Back to Case Studies
NATS JetStreamMulti-TenancyGoDistributed Systems

Designing Tenant Isolation in a High-Throughput Messaging Platform

How I designed stream-per-domain isolation to prevent tenant cross-contamination in a production AI messaging platform.

March 1, 2026

Overview

I led the design and implementation of core messaging infrastructure for a multi-tenant AI platform. The central challenge: ensuring complete isolation between tenants in a NATS JetStream-based event pipeline, while maintaining high throughput and predictable latency.

The Problem

Early in the platform's lifecycle, all tenant events flowed through a single shared NATS stream. This worked at small scale. As tenant count grew, shared backpressure became a systemic risk, with one noisy tenant able to degrade event delivery for all others.

Key constraints:

  • At-least-once delivery guarantees
  • Sub-second event processing for real-time AI workflows
  • Zero cross-tenant data leakage (hard requirement for compliance)
  • Dynamic tenant provisioning (new tenants could be onboarded at any time)

Architecture Decision: Stream-Per-Domain

The core decision was to assign each tenant their own NATS JetStream stream, namespaced by domain:

  • Stream name: TENANT_<ID>
  • Subject prefix: tenant.<id>.events.*
  • Per-tenant retention, limits, and consumer configuration

This gave us full isolation at the NATS layer. A tenant experiencing high throughput couldn't affect another tenant's consumer lag.
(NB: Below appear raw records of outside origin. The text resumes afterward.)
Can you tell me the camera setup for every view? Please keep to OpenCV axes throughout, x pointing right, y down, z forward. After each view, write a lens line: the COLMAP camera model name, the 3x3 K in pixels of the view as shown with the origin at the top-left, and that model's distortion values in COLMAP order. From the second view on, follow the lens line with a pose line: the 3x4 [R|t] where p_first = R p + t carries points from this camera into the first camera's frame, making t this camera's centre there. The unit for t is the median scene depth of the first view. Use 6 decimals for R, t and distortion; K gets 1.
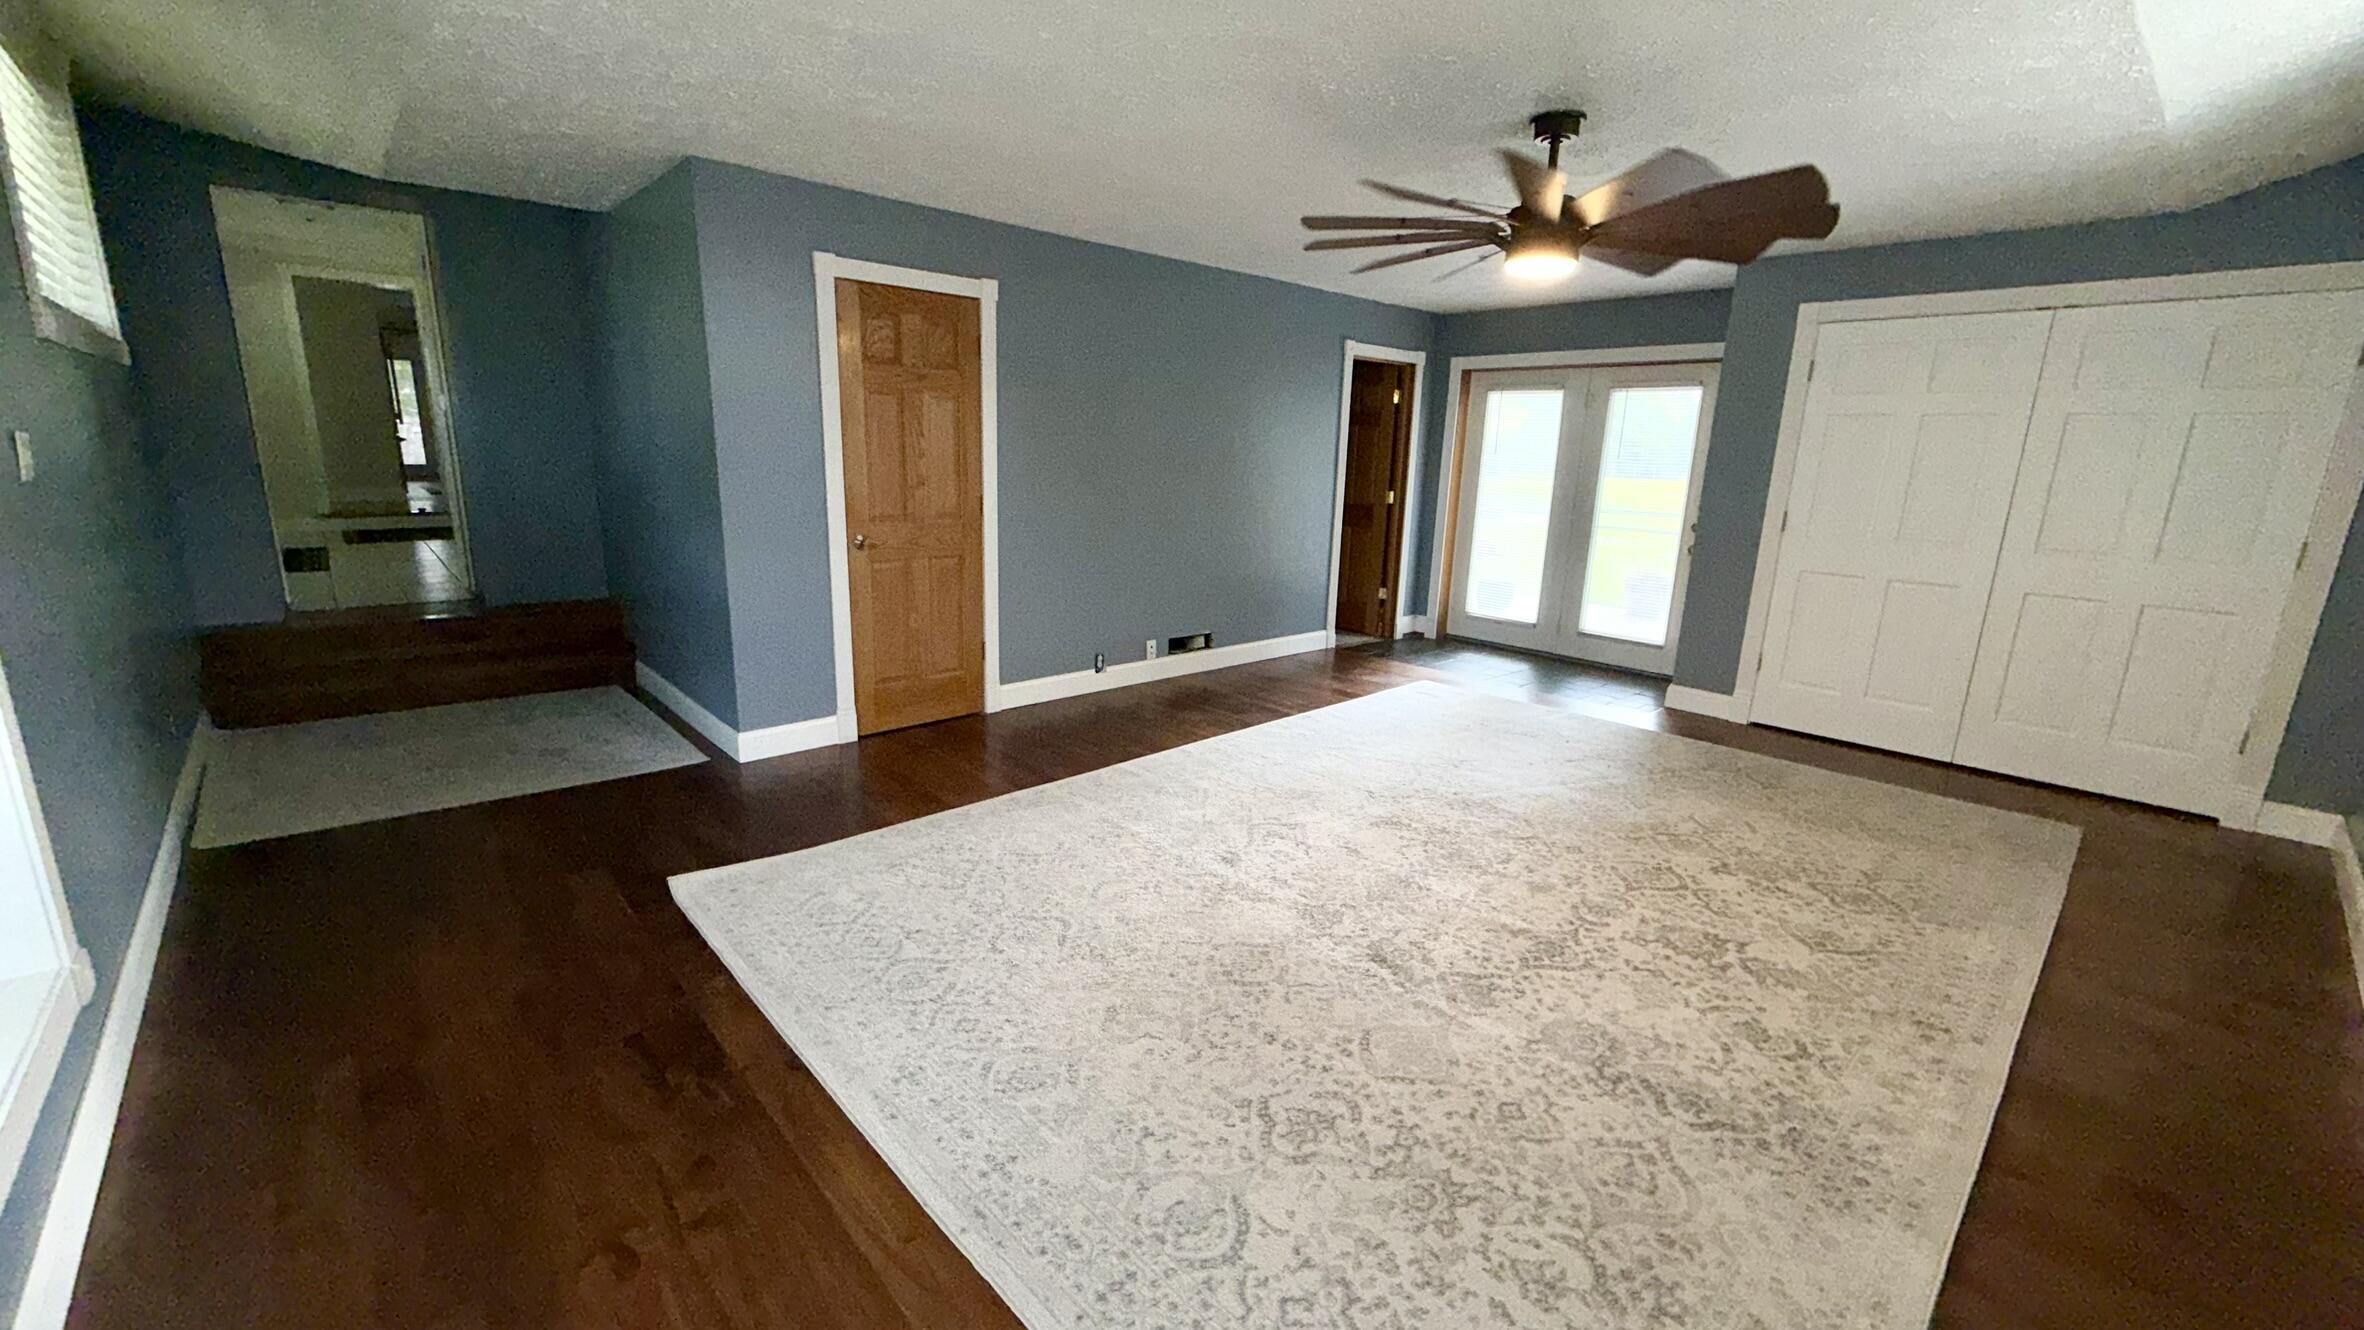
lens RADIAL K [[930.8, 0, 1182.0], [0, 930.8, 665.0], [0, 0, 1]] dist [-0.001916, -0.000162]
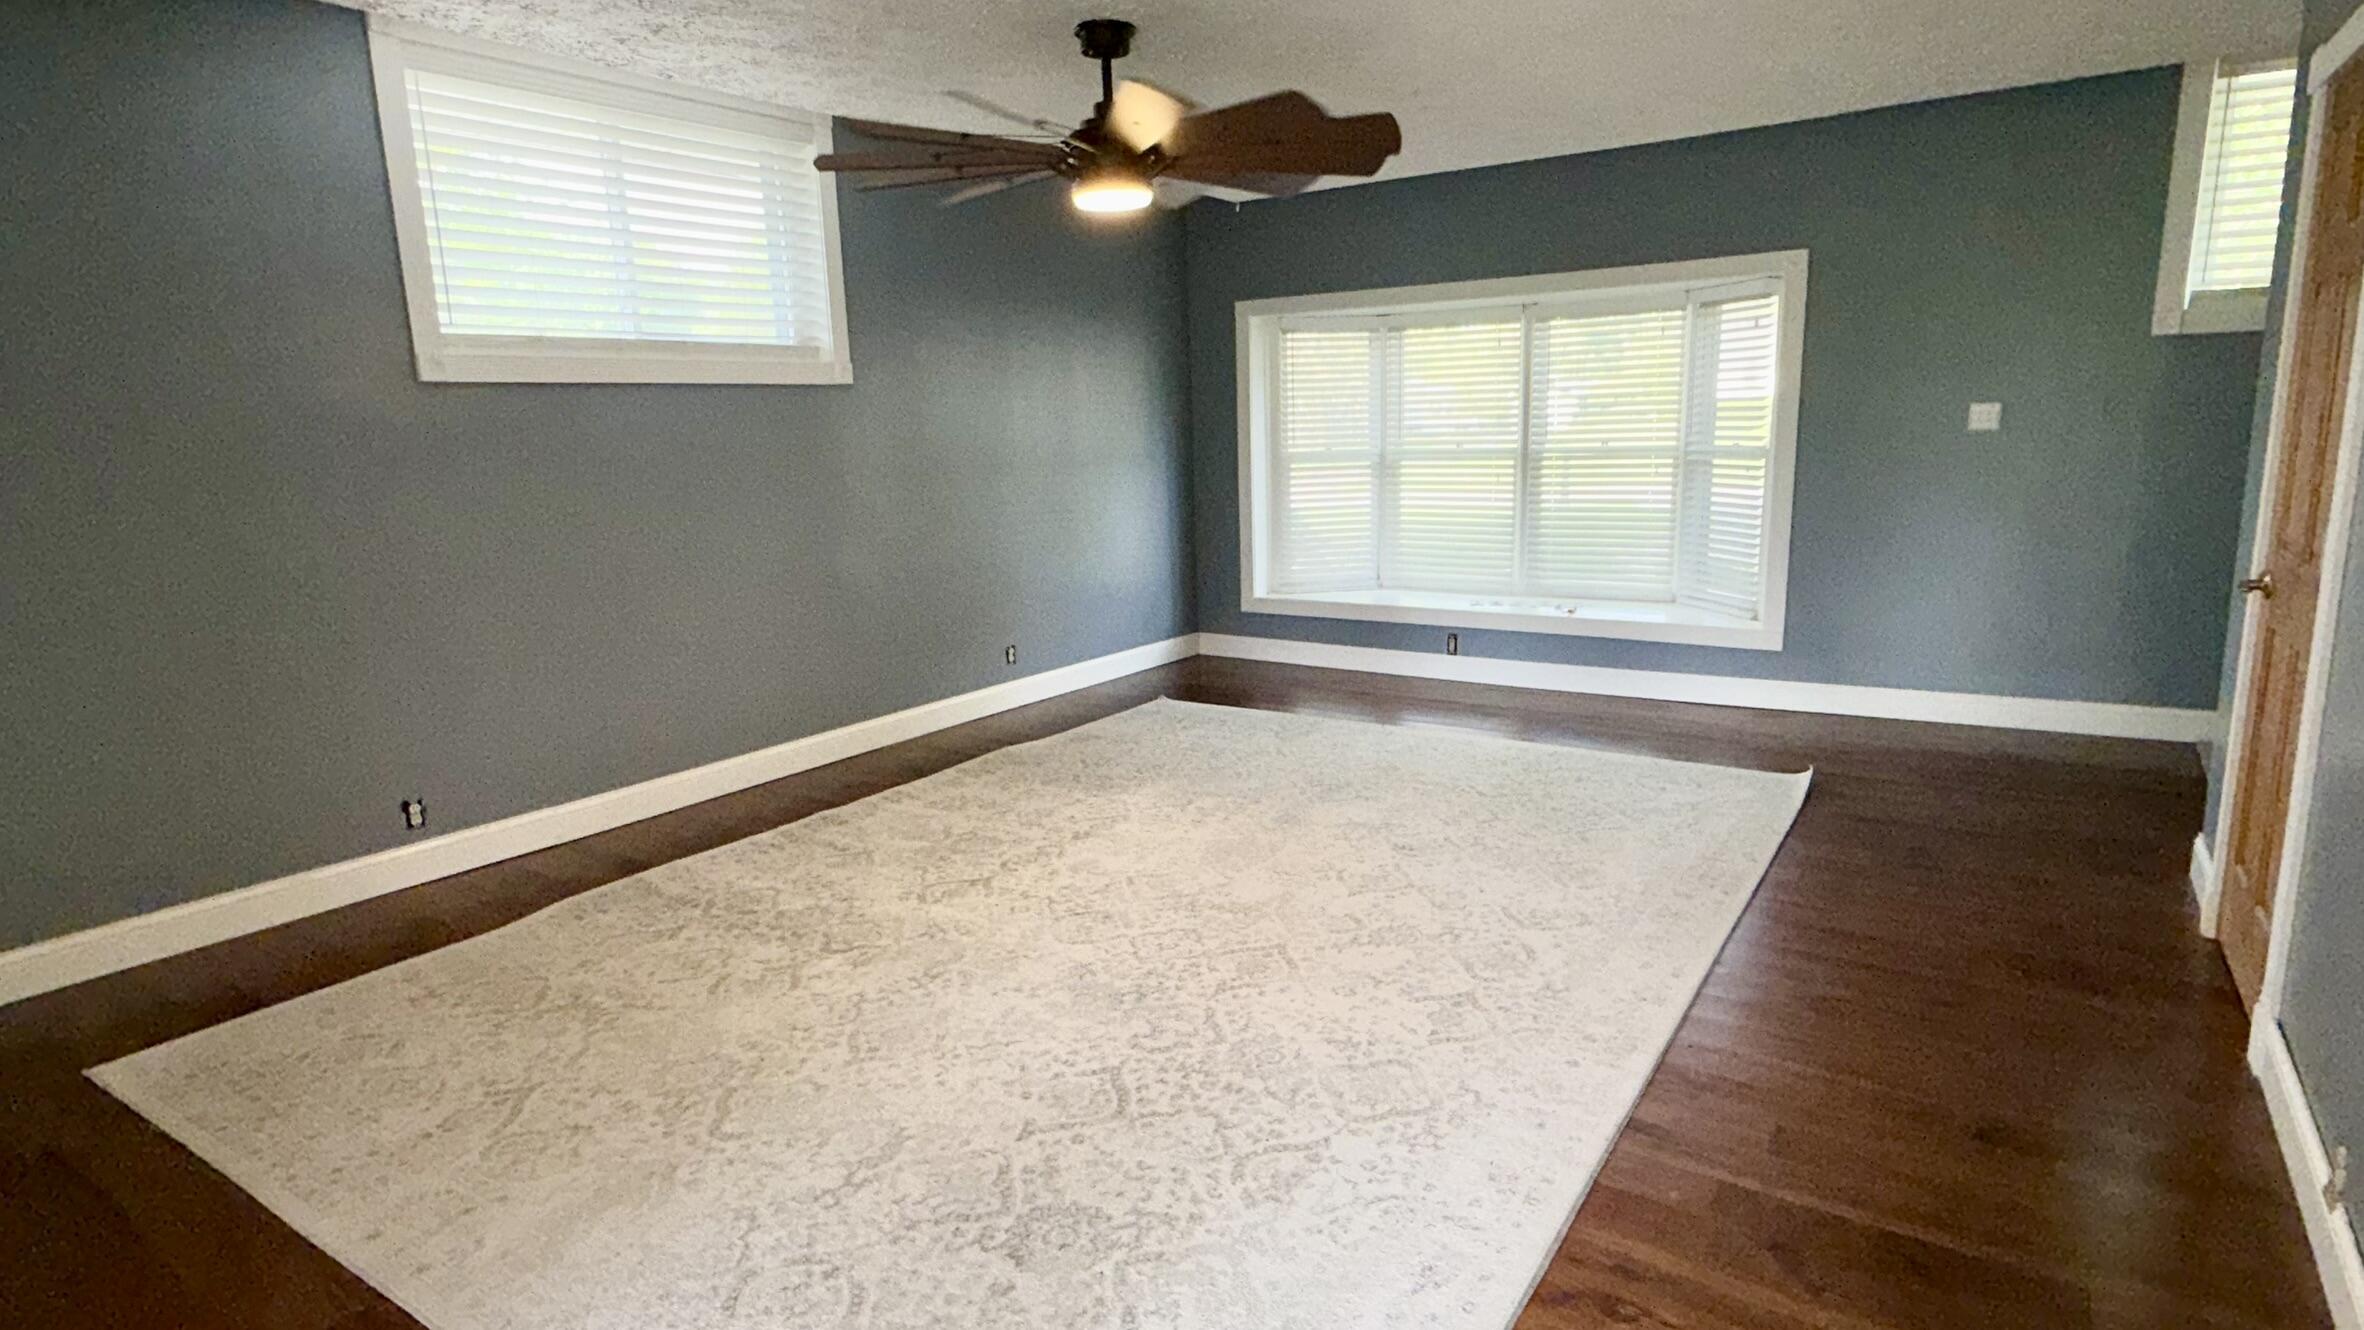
lens RADIAL K [[1299.3, 0, 1194.2], [0, 1299.3, 609.9], [0, 0, 1]] dist [-0.001017, -0.000113]
pose [[-0.971577, 0.034805, -0.234153, 0.565430], [-0.053168, 0.931777, 0.359116, -0.482993], [0.230677, 0.361359, -0.903442, 2.087787]]
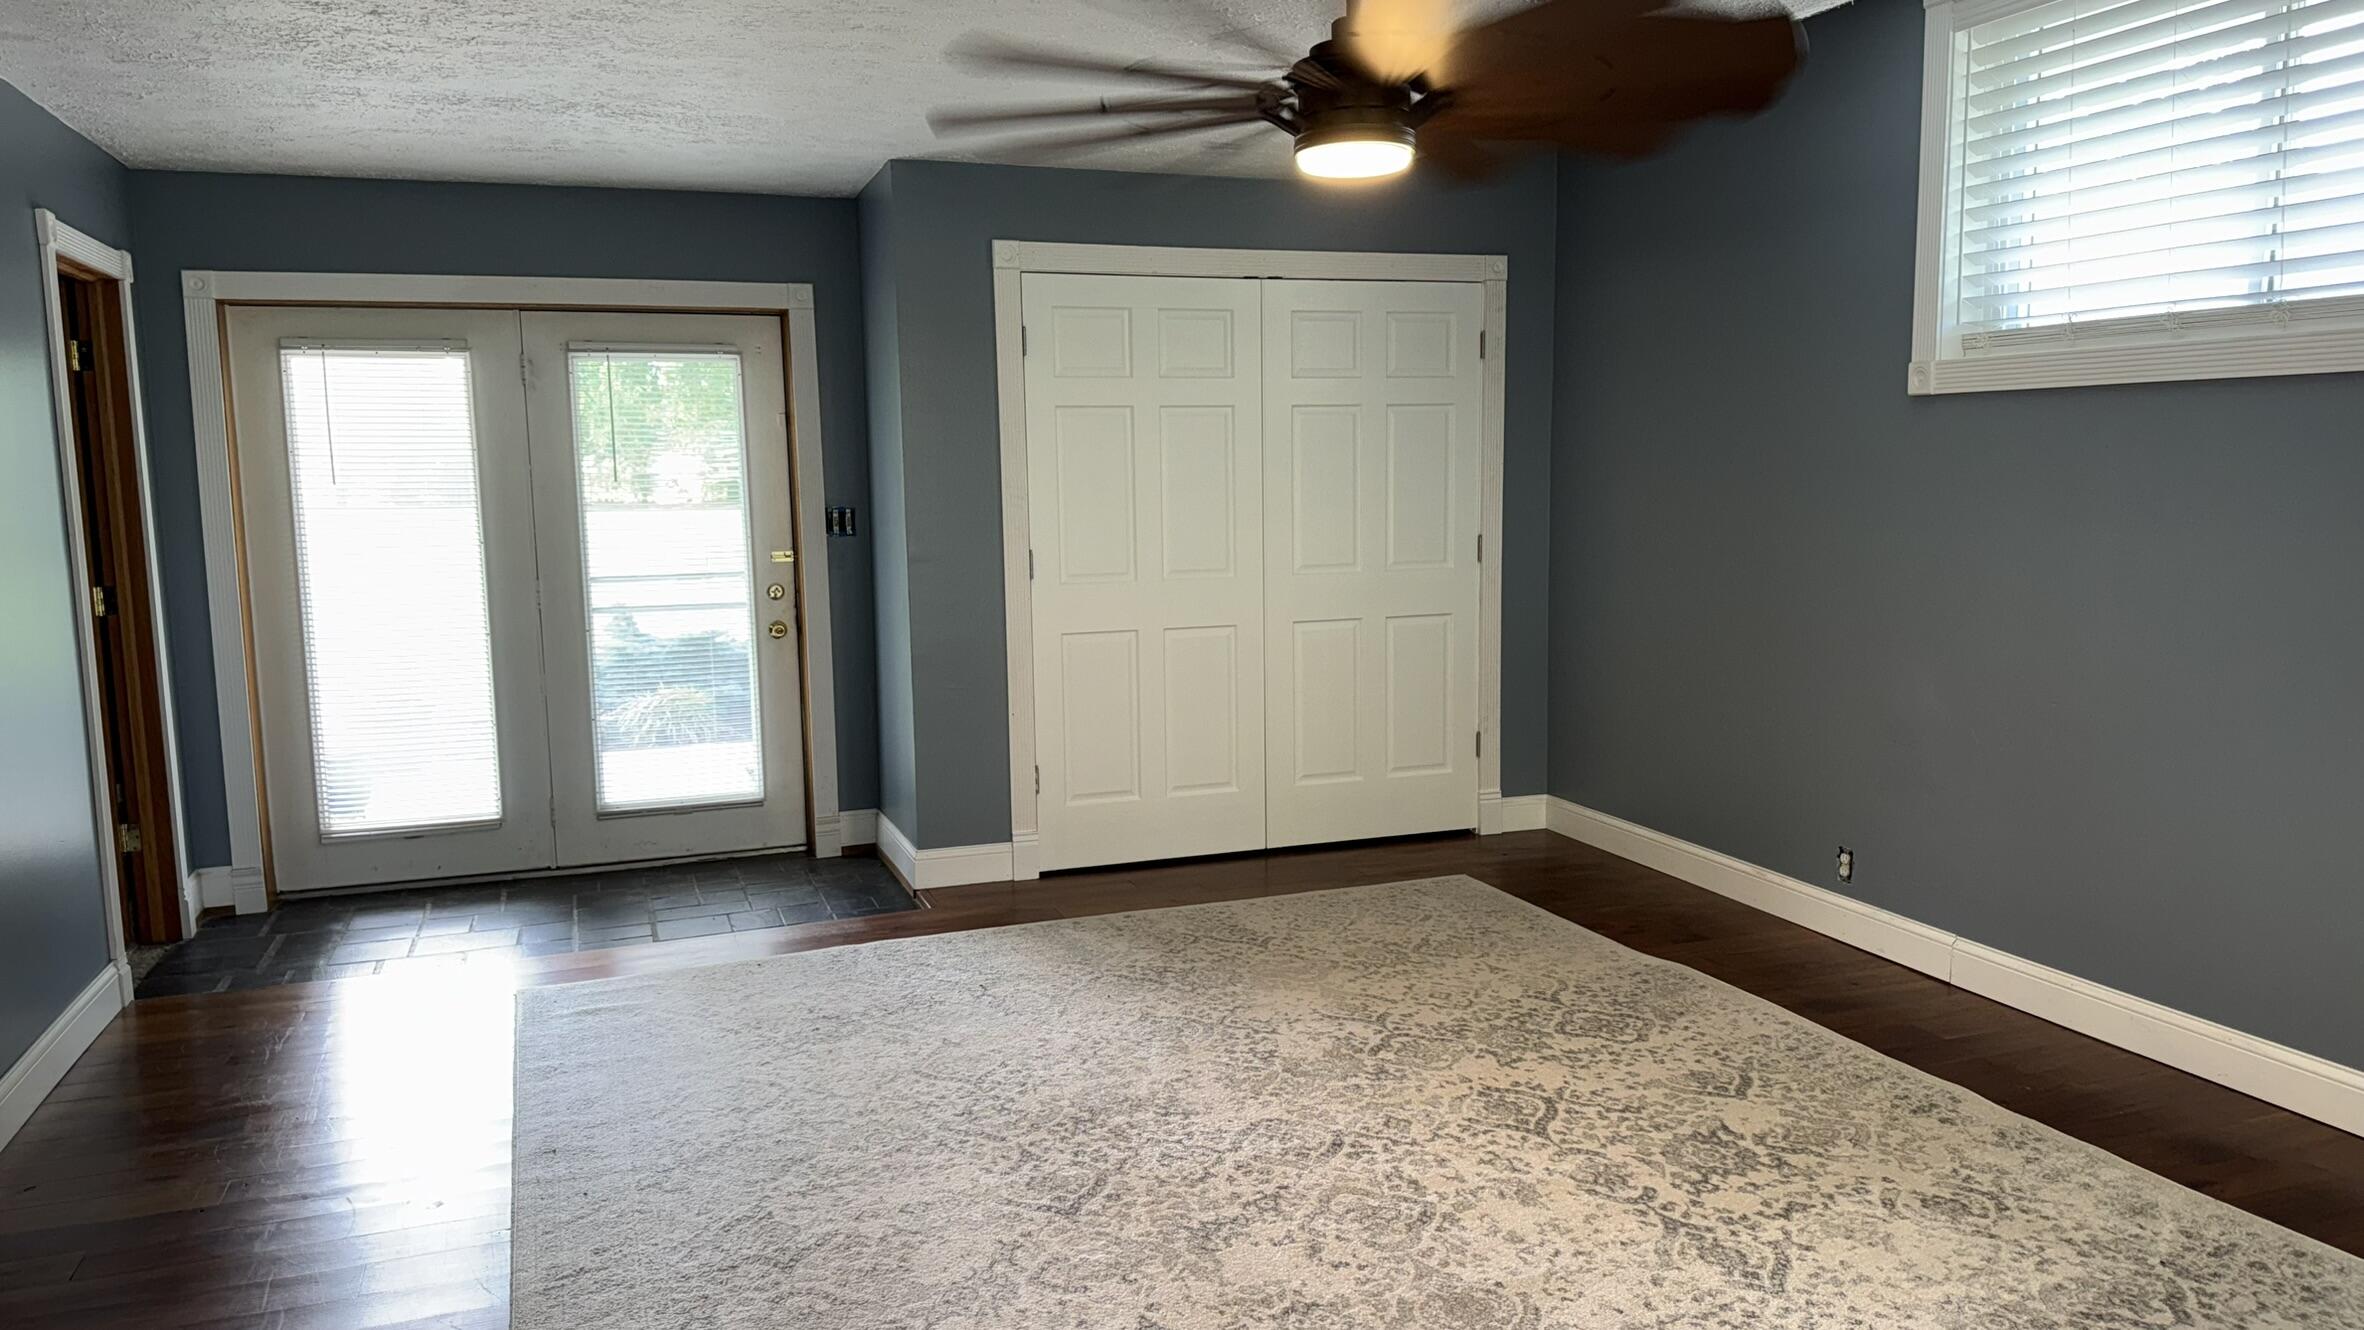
lens RADIAL K [[1663.7, 0, 1182.0], [0, 1663.7, 665.0], [0, 0, 1]] dist [0.088117, -0.118123]
pose [[0.382918, -0.150502, 0.911440, -0.611974], [0.238133, 0.969376, 0.060023, -0.199637], [-0.892562, 0.194060, 0.407031, 0.670550]]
Transactional Outbox Pattern

Publishing to NATS from within a database transaction is risky, since a temporary NATS outage would fail the entire transaction. We solved this with a transactional outbox:

  1. Events are written to an outbox table within the same database transaction as the business event
  2. A background outbox worker polls for pending messages and publishes to the appropriate tenant stream
  3. Successfully published messages are marked published; failures increment a retry counter with exponential backoff

The outbox worker used SELECT FOR UPDATE SKIP LOCKED for safe concurrent processing across multiple worker replicas.

Observability

We instrumented the full pipeline with OpenTelemetry:

  • Trace spans from event creation → outbox write → NATS publish → consumer processing
  • Custom metrics: consumer lag per tenant, outbox queue depth, publish error rate
  • Per-tenant SLO tracking via distributed tracing dashboards

This observability proved essential when debugging a scenario where one tenant's consumer had stalled due to a malformed event, letting us trace the exact message and consumer state without grepping logs.

Results

  • Eliminated cross-tenant interference entirely
  • Significant reduction in p95 event processing latency
  • Outbox pattern achieved zero message loss across an extended production run
  • Tenant onboarding fully automated, with stream creation triggered on account provisioning webhook

Trade-offs

The stream-per-tenant model increases NATS server resource usage linearly with tenant count. At the scale we operated this was fine; at significantly higher tenant counts we'd evaluate NATS subject-based namespacing within fewer streams, with application-level isolation.